Shorecrest football coach Phil Hayford is stepping down after his 33rd season with the program, marking an end to the longest run a Pinellas County coach has ever had at one school.
The decision to leave was not Hayford's. He said he found out two weeks ago that his contract was not being renewed.
"(The administrators) just said it was time," said Hayford, 64. "I don't know what that means. If you're being let go, you've usually done something wrong, committed a violation or something."
Hayford will coach the Chargers in their final three regular-season games. Currently, his overall record is 191-129, second-best among Pinellas County coaches in all-time wins and just five shy of tying former Northeast coach Jerry Austin as the county's all-time winningest coach. Hayford also also has led Shorecrest to playoff appearances in 15 of 33 seasons, including a stretch in which he made the postseason in 12 of 14 seasons from 1992-2005.
"It's tough for me because I've spent more than half of my life at the school," Hayford said.
Shorecrest headmaster Mike Murphy said it is school policy not to discuss employee matters until after the school year. Murphy did say Hayford will still have a job as a physical education teacher and that the school will not conduct a search for a new coach until after the season.
"We want to keep the focus on the kids and Coach Hayford so everyone can have a positive end to the season," Murphy said. "Phil is very proud of the relationships he has with those players and his contributions stretch far beyond the football field."
Hayford started out as an an assistant for eight years at Oswego High in Illinois. After coaching freshmen, he became the sophomore coach for two years before moving up to varsity. When the varsity coach stepped down, Hayford figured he had a shot at taking over. The school hired someone else.
"I thought this is my shot," Hayford said in 1996. "I told them I was going to look."
What he found was Shorecrest. Hayford thought about leaving, about coaching in college.
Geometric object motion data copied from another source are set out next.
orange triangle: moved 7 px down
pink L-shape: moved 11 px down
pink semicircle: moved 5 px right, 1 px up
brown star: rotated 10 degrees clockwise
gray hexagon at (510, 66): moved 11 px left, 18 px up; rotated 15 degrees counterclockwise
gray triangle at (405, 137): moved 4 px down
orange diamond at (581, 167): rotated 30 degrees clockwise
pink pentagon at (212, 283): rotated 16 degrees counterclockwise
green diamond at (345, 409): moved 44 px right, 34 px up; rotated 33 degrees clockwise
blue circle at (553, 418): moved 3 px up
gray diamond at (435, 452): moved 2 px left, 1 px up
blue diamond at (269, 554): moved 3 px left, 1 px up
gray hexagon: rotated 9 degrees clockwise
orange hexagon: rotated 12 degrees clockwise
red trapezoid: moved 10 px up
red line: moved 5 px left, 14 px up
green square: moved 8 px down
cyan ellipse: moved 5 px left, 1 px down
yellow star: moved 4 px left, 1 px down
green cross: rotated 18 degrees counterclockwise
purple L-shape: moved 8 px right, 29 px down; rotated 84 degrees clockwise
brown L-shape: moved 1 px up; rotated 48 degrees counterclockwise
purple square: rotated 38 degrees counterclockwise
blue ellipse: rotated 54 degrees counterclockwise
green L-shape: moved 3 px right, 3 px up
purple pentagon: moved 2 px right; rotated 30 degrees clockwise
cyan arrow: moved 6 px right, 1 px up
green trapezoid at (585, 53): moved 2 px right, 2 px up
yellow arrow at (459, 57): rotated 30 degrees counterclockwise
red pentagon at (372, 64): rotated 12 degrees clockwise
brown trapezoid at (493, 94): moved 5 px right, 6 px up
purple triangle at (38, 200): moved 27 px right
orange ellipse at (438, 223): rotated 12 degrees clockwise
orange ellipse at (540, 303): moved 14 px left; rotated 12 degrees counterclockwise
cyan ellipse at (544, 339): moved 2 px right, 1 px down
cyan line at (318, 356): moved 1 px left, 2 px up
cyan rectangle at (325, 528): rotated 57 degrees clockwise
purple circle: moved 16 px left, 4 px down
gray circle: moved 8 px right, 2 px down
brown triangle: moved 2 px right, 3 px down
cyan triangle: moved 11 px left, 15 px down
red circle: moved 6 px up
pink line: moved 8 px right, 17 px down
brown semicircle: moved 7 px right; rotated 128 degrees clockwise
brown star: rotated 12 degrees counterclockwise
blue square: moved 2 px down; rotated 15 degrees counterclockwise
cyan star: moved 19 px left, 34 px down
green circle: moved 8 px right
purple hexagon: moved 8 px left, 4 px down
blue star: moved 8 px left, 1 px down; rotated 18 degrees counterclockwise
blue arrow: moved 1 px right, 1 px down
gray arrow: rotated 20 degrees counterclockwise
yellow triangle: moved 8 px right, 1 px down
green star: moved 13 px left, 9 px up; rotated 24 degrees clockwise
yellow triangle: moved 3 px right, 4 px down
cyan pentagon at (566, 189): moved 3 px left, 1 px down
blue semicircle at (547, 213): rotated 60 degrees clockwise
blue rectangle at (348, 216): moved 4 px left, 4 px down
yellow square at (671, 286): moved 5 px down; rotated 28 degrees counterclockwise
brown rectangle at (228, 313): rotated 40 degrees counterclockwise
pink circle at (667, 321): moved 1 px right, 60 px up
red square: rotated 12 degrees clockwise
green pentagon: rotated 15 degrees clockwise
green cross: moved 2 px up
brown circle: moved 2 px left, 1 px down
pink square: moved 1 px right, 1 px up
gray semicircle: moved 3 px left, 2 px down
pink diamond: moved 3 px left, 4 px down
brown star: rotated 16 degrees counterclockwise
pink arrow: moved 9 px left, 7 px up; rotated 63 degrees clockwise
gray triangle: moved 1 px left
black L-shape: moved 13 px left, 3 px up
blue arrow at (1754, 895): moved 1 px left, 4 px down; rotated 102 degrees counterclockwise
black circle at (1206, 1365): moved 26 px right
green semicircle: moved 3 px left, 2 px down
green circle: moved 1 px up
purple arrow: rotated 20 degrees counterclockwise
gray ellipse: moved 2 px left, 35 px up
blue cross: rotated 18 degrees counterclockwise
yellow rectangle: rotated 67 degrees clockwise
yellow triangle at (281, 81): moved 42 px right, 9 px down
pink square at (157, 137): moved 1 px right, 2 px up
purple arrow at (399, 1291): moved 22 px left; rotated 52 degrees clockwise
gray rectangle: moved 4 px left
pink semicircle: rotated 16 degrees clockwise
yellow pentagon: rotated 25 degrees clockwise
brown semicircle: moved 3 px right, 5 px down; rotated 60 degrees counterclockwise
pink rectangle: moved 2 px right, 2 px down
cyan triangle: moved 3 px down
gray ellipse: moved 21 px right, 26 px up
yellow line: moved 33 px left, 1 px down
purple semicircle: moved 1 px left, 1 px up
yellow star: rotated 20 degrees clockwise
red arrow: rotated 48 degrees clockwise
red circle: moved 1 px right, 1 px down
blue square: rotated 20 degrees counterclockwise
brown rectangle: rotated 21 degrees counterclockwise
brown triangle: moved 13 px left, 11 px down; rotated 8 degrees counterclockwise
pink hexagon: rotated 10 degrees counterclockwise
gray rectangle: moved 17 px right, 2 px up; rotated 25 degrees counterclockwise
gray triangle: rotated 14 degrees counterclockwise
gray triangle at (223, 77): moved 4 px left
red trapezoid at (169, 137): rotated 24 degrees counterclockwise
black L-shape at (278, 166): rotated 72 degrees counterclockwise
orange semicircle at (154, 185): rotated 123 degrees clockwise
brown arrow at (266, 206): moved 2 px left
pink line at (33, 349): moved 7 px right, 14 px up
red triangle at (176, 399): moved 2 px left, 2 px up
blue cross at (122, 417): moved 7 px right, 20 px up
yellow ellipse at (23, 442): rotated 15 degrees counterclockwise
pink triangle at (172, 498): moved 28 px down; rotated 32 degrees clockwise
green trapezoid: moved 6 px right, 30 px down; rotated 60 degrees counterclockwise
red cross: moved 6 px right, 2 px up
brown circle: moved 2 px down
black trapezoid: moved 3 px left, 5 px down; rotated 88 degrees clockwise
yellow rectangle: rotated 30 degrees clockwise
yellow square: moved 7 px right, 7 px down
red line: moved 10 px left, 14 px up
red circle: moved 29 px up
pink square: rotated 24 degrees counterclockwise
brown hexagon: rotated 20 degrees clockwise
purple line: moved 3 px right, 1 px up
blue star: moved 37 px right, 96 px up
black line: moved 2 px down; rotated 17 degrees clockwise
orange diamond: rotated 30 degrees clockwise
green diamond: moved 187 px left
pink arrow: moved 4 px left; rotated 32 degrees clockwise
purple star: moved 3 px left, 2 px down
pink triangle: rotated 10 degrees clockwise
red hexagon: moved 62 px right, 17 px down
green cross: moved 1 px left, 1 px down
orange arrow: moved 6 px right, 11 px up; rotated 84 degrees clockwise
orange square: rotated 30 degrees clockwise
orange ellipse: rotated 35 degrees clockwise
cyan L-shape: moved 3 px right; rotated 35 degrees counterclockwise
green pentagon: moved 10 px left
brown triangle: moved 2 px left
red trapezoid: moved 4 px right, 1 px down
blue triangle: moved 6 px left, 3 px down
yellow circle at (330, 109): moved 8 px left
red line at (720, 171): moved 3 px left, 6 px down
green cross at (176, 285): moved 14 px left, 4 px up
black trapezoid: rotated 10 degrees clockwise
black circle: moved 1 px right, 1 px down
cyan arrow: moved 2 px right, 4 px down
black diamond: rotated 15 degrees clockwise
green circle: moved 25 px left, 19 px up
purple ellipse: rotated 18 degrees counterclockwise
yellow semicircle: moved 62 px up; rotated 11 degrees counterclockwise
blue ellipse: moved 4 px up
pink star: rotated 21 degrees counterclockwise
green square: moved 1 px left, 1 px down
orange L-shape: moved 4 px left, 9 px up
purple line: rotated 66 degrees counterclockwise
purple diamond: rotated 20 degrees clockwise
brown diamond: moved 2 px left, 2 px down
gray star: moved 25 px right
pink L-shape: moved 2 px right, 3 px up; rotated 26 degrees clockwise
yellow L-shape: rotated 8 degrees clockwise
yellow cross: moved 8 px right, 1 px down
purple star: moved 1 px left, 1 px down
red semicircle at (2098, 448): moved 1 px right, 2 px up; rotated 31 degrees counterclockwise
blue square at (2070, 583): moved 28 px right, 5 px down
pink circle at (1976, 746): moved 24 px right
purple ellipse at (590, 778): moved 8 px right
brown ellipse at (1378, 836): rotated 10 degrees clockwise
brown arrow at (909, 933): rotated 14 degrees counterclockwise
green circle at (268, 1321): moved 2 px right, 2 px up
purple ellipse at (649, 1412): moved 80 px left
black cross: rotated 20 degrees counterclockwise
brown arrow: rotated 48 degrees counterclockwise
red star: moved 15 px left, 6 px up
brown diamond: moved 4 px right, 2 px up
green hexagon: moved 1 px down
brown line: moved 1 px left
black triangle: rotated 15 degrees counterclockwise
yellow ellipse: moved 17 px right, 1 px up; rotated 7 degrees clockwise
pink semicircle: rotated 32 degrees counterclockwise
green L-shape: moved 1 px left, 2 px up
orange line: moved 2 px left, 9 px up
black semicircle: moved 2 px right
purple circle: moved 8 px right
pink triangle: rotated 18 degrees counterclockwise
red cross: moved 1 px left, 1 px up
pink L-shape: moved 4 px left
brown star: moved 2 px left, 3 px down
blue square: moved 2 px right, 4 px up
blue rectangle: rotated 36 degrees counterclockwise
But he didn't want to move through the assistant ranks like he had to do at Oswego. Instead he stayed.
By doing so, he became an institution.
On Friday nights you can find the Hayford family at games. His wife, Sandy, prints the programs, makes sure the microphone is working in the press box and makes sure the players have water during breaks. His daughter, Mindy, a Shorecrest graduate and former cheerleader is a teacher at the school and is at most games. His son, Brett, a coach at Davidson College, attends whenever he can.
"This is hard, not just for myself, but for my family," Hayford said. "Especially the coach's coach, my wife. She comes to me after every game and gives me a hug. But I can tell the last few weeks there has been some water in her eyes when she's done that."
The outpouring of support of Hayford has been overwhelming the past few weeks with e-mails and calls coming in from former players.
"That part of it has been good because it has given me a chance to catch up with so many of them," said Hayford, whose Chargers are 2-5 this season as an independent.
Brian Bokor attended Shorecrest from 1986-97 and played for coach Hayford.
"While in lower or middle school at Shorecrest, students would dream about one day playing for Coach Hayford, “ Bokor said. “Like many before me, I was lucky enough to do so and his teachings were instrumental for me to become a successful student-athlete at Davidson College and professional. To this day, he, (assistant coach) Dave Field and my father remain the three most influential men in my life. Despite his impeccable record as a coach, he always emphasized the importance of playing within the rules and living life the ‘right way’.”
Hayford said he plans to continue coaching, if not in Pinellas County then somewhere else.
"I've bled green and gold all these years," Hayford said. "Now it'll be different colors. I still have a lot of coaching left in me. I just have to move forward and gain yardage like any good running back should."